I have a short article in the latest issue of Poets & Writers.The piece grew out of a post here on the blog a while back about LibraryThing, the Web-based book cataloging community. For the record, I haven’t yet put all of my books into LibraryThing, though I probably will at some point. I’ve been putting it off because I know that once I get started I won’t be able to stop and, well, I just don’t have the free time at the moment.
One of the most anticipated books of the summer is Cormac McCarthy’s No Country for Old Men. The book will be out a week from Tuesday, and already it’s pushing into Amazon’s top 100. All spring there were reports of galleys (advance copies for reviewers) selling for a couple of hundred dollars on eBay. Rake’s Progress posted a report from one of the lucky few who got their hands on the book early. Granted, this reader was posting to the Cormac McCarthy Society Web site, but still his review was glowing. Other glowing reviews have come in at PW and Booklist, and the newspaper book pages will weigh in soon. Perhaps most intriguing of all is the report that McCarthy, a notorious recluse, has given his first interview in 13 years, which will appear in the August issue of Vanity Fair.Booklist’s starred review of Lydia Millet’s satirical novel Oh Pure and Radiant Heart compares the book to “Twain, Vonnegut, Murakami, and DeLillo.” Not bad. The novel opens in 2003 with reincarnation of three of the creators of the atomic bomb. After taking stock of the current state of the world, these scientists decide to work for disarmament, but the American military isn’t too keen on that idea. Though the premise seems a bit high concept, reviewers are saying that she pulls it off.If you ever wanted to read a novel set in the exotic locale of Zanzibar, you’re in luck. Lisa Kusel’s novel, Hat Trick, is about two estranged friends who, by chance, happen to be reunited on the small island off the coast of Africa. Mona is there in her capacity as a powerful film producer, while Hannah is there looking for merchandise to sell in her store back home. The man who caused their split is there, too. Peter is a journalist who is writing about the star of Mona’s movie, but he is in Zanzibar to be close to Mona, too. There are no major reviews out yet, but PW was positive about the book.Avner Mandelman’s collection of short stories, Talking to the Enemy, won the Jewish Book Award when it was published in Canada, and now, Seven Stories Press has released the book in the US. Mandelman was a member of the Israeli Air Force and he fought in the Six Day War before moving to Europe and then to Canada. His collection looks at Israelis and Israeli emigres living in a culture of violence. As PW puts it: “With these agile, vernacular stories, Mandelman takes a clear-sighted yet empathetic view of a fraught nation.”

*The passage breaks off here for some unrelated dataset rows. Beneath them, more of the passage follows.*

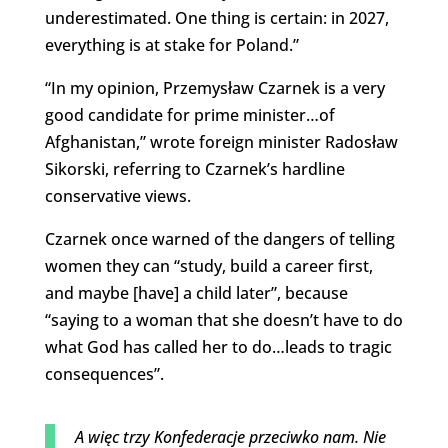
underestimated. One thing is certain: in 2027,
everything is at stake for Poland.”
“In my opinion, Przemysław Czarnek is a very
good candidate for prime minister…of
Afghanistan,” wrote foreign minister Radosław
Sikorski, referring to Czarnek’s hardline
conservative views.
Czarnek once warned of the dangers of telling
women they can “study, build a career first,
and maybe [have] a child later”, because
“saying to a woman that she doesn’t have to do
what God has called her to do…leads to tragic
consequences”.
A więc trzy Konfederacje przeciwko nam. Nie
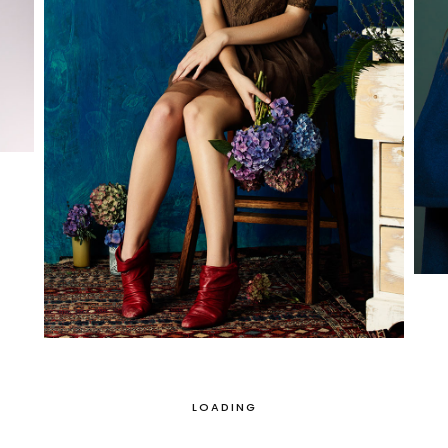
LOADING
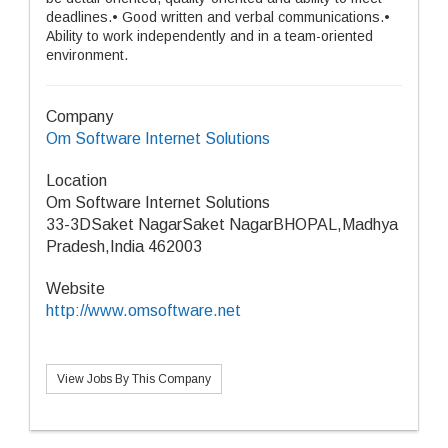
deadlines.• Good written and verbal communications.•
Ability to work independently and in a team-oriented
environment.
Company
Om Software Internet Solutions
Location
Om Software Internet Solutions
33-3DSaket NagarSaket NagarBHOPAL,Madhya
Pradesh,India 462003
Website
http://www.omsoftware.net
View Jobs By This Company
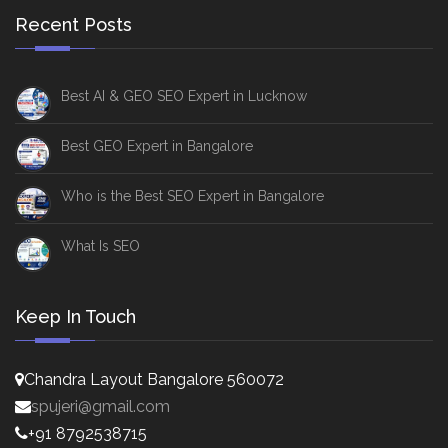
Recent Posts
Best AI & GEO SEO Expert in Lucknow
Best GEO Expert in Bangalore
Who is the Best SEO Expert in Bangalore
What Is SEO
Keep In Touch
Chandra Layout Bangalore 560072
spujeri@gmail.com
+91 8792538715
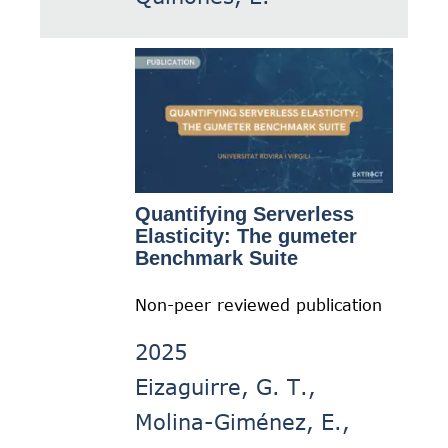
Quantifying Serverless
Elasticity: The gumeter
Benchmark Suite
Non-peer reviewed publication
2025
Eizaguirre, G. T.,
Molina-Giménez, E.,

As a proud TiVo owner, I get their email newsletter letting me know about new features and promotions. Rarely do my TV habits and reading habits occupy the same mental turf, but the latest newsletter included a TiVo tip for TV watchers with a bookish bent.TiVo Tip: Bookworms love TiVo, too! Here’s how one TiVo subscriber is using the smart TiVo service to think outside the (TiVo) box, too (oh, c’mon; that’s clever). “Many bad movies are based on good books,” Larry H. so aptly points out (Prince of Tides, anyone?). “So before I go to the library or bookstore, I do a keyword WishList search for ‘BASED ON.’ Usually about a dozen or so programs pop up. I’ll read the descriptions and see if anything looks interesting.”There you have it, use your TiVo to find good books to read.